# Boat Porn



## Abel (Feb 14, 2003)

Had lots of request for some, so her she is, fished twice so far, perfect. 25', 8' 6' beam, 8500lbs. 25kts cruise @ 8GPH and trolls at .6 GPH---gotta love that Volvo Deisel turning brass Dou Props.

My cuzin with the boat on my way up from Florida


----------



## CarnageProductions13 (Mar 11, 2011)

Shes a beut!


----------



## POLARBEAR (May 13, 2002)

Nice ride Abel. What is the year and make? What about the rigging?


----------



## Abel (Feb 14, 2003)

Hey Darren, come on up here and check out for your self She's a 94 Carolina Classic, rebuilt in 07 with new electonics and engine. Still working on the rocket launcher and the rest of the gear. But so far so good, everything works great.


----------



## jhesch (Sep 1, 2009)

Nice boat. That's a great boat for trolling on the great lakes. I have a similar set up, 24' Grady with a cuddy and love it.

Enjoy!!


----------



## Splitshot (Nov 30, 2000)

Outstanding! I see a lot of fish in your future. ENJOY!!!!!!


----------



## ~Last Chance~ (Apr 7, 2011)

Those carolina's are awesome boats. Thats what i was lookin for when i was lookin for a new boat but couldnt pass up the deal i found on my sportcraft. You will be happy with that boatand if your not get a hold of me


----------



## Abel (Feb 14, 2003)

Ya, I think your SOL on me callin you trying to get rid of this boat man Especially after driving to Miami and towing it back here.


----------



## UNREEL (Jun 8, 2007)

CarnageProductions13 said:


> Shes a beut!


Yeah she is. What's her name?
_Posted via Mobile Device_


----------



## tgafish (Jan 19, 2001)

Those CC's are great looking boats! What a tank


----------



## captjimtc (Aug 10, 2005)

Nice vessel!


----------



## Abel (Feb 14, 2003)

Playing Hooky. Would like to change it, but the hull is painted, and all teh letters are painted on that as well, so until I find a way to remove paint, without removing paint it stays. That and every other name I come up with is easily turned buy the perverts in my shop, not good for a charter boat.


----------



## UNREEL (Jun 8, 2007)

Abel said:


> Playing Hooky. Would like to change it, but the hull is painted, and all teh letters are painted on that as well, so until I find a way to remove paint, without removing paint it stays. That and every other name I come up with is easily turned buy the perverts in my shop, not good for a charter boat.

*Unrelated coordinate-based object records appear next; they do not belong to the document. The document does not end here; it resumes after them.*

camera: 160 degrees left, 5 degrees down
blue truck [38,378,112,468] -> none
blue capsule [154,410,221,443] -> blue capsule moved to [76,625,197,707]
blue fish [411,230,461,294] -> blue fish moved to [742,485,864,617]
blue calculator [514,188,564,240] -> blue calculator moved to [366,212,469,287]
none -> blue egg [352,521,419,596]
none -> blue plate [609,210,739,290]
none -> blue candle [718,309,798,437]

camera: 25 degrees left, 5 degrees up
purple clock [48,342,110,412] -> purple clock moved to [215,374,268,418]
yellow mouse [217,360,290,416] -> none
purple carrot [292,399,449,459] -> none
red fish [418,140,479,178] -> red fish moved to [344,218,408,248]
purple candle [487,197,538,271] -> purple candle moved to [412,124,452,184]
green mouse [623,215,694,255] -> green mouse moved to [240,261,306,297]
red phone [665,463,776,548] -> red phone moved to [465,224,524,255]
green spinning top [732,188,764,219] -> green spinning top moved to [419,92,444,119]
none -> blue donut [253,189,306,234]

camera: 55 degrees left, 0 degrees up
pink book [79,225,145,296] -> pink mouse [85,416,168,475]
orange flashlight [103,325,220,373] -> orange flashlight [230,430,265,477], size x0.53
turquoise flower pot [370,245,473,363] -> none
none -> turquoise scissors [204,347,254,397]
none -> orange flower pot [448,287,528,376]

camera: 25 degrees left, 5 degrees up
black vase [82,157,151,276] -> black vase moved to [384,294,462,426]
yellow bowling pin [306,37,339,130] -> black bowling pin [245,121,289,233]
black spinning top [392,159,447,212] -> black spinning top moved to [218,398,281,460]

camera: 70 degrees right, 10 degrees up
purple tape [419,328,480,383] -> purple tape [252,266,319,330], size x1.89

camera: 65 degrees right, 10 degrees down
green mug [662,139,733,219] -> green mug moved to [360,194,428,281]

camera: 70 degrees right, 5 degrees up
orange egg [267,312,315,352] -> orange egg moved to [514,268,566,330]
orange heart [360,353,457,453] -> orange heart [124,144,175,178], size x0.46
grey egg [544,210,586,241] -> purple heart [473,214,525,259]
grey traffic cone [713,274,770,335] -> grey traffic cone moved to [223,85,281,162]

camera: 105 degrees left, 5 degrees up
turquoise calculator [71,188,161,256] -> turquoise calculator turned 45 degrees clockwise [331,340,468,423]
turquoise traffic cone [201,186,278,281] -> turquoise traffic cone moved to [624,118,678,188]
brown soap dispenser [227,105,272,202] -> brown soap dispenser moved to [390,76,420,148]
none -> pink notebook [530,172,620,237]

 No, not the boat, the girl...
_Posted via Mobile Device_


----------



## TVCJohn (Nov 30, 2005)

Abel said:


> Had lots of request for some, so her she is, fished twice so far, perfect. 25', 8' 6' beam, 8500lbs. 25kts cruise @ 8GPH and trolls at .6 GPH---gotta love that Volvo Deisel turning brass Dou Props.
> 
> My cuzin with the boat on my way up from Florida


When did you bring your boat up from Florida? I just towed my new one up from Florida to Traverse City last week. Took it out for a spin on Arbutus a few days ago.


----------



## Abel (Feb 14, 2003)

Headed down Apr 9th, but I spent a couple days in Charleston ith a freind. Took delivery afternoon of the 13th, made Lorain, OH on the 14th, thn spent a day with th folks and got here the 16th. Got about 11mpg @ 65, 9mpg in the mountains of WV, still @ 60-65. Not bad for towing 9700lbs.


----------



## TVCJohn (Nov 30, 2005)

Abel said:


> Headed down Apr 9th, but I spent a couple days in Charleston ith a freind. Took delivery afternoon of the 13th, made Lorain, OH on the 14th, thn spent a day with th folks and got here the 16th. Got about 11mpg @ 65, 9mpg in the mountains of WV, still @ 60-65. Not bad for towing 9700lbs.


 
Ya...I bought mine in Daytona, went to Pensacola for some hog hunting and then drove directly thru to TVC on the 21st/22nd. 1049 miles straight thru. Gas mileage wasn't as bad as yours though. 9 mpg is downright painful!


----------



## Rich Baker (Dec 5, 2004)

sweet:coolgleam


----------